Factors Influencing Adeno-Associated Virus-Mediated
Gene Transfer to Human Cystic Fibrosis Airway Epithelial Cells:
Comparison with Adenovirus Vectors
S.
Teramoto,1
J. S.
Bartlett,1,2
D.
McCarty,2
X.
Xiao,2
R. J.
Samulski,2,3 and
R. C.
Boucher1,*
CF/Pulmonary Research and Treatment
Center,1
Gene Therapy
Center,2 and
Department of
Pharmacology,3 University of North Carolina
at Chapel Hill, Chapel Hill, North Carolina
Received 18 May 1998/Accepted 24 July 1998
Adeno-associated virus (AAV) vectors appear promising for use in
gene therapy in cystic fibrosis (CF) patients, yet many features of
AAV-mediated gene transfer to airway epithelial cells are not well
understood. We compared the transduction efficiencies of AAV vectors
and adenovirus (Ad) vectors in immortalized cell lines from CF patients
and in nasal epithelial primary cultures from normal humans and CF
patients. Similar dose-dependent relationships between the vector
multiplicities of infection and the efficiencies of lacZ
gene transfer were observed. However, levels of transduction for both
Ad and recombinant AAV (rAAV) were significantly lower in the airway
epithelial cell than in the control cell lines HeLa and HEK 293. Transduction efficiencies differed among cultured epithelial cell
types, with poorly differentiated cells transducing more efficiently
than well-differentiated cells. A time-dependent increase in gene
expression was observed after infection for both vectors. For Ad, but
not for AAV, this increase was dependent on prolonged incubation of
cells with the vector. Furthermore, for rAAV (but not for rAd), the
delay in maximal transduction could be abrogated by wild-type Ad helper
infection. Thus, although helper virus is not required for maximal
transduction, it increases the kinetics by which this is achieved.

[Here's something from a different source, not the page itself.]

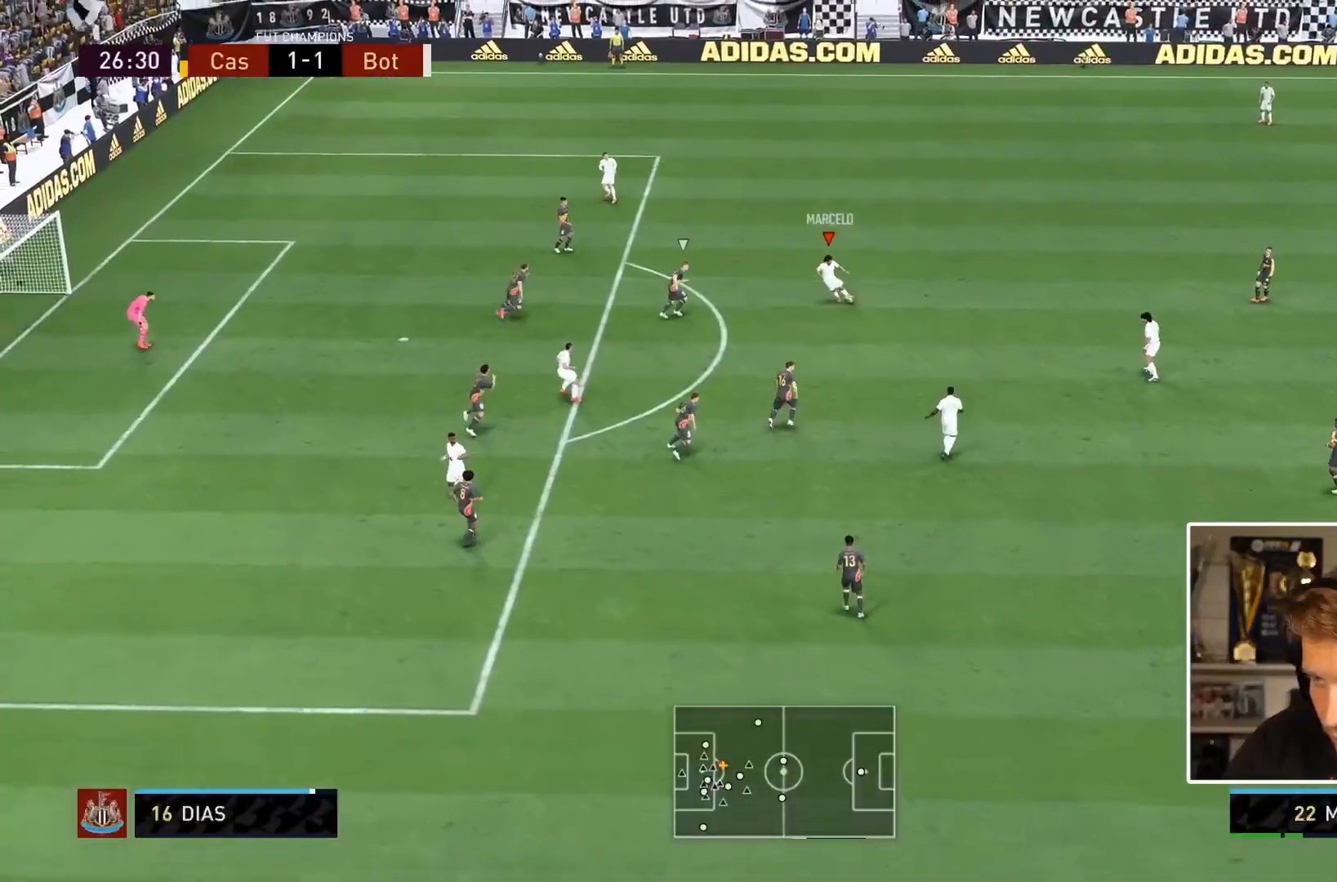
{"buttons": [], "left_stick": "down", "right_stick": "center", "events": [[33, "CROSS", "up"], [233, "left_stick", "left"], [500, "left_stick", "down"]]}
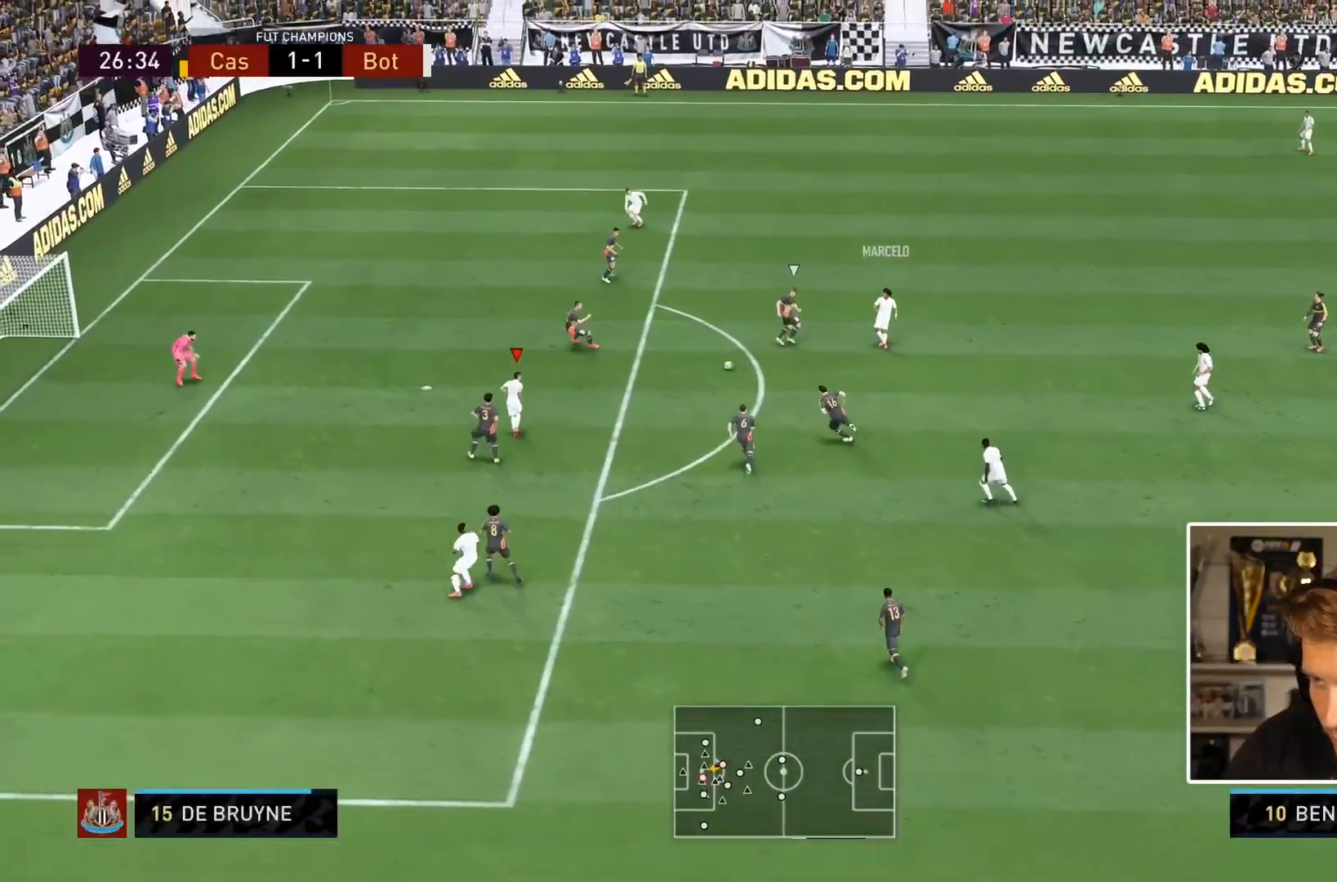
{"buttons": ["CIRCLE"], "left_stick": "right", "right_stick": "center", "events": [[167, "left_stick", "center"], [350, "left_stick", "up"], [417, "CIRCLE", "down"], [450, "left_stick", "right"]]}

Expression of Ad E4 open reading frame 6 or addition of either
hydroxyurea or camptothecin resulted in increased AAV transduction, as
previously demonstrated for nonairway cells (albeit to lower final
levels), suggesting that second-strand synthesis may not be the sole
cause of inefficient transduction. Finally, the efficiency of
AAV-mediated ex vivo gene transfer to lung cells was similar to that
previously described for Ad vectors in that transduction was limited to
regions of epithelial injury and preferentially targeted basal-like
cells. These studies address the primary factors influencing rAAV
infection of human airway cells and should impact successful gene
delivery in CF patients.
*
Corresponding author. Mailing address: Gene Therapy
Center, CF/Pulmonary Research Center, CB #7352, Thurston-Bowles
Building, University of North Carolina at Chapel Hill, Chapel Hill, NC
27599-7352. Phone: (919) 966-1077. Fax: (919) 966-7524. E-mail:
rboucher{at}med.unc.edu.
Journal of Virology, November 1998, p. 8904-8912, Vol. 72, No. 11
0022-538X/98/$04.00+0
Copyright © 1998, American Society for Microbiology. All rights reserved.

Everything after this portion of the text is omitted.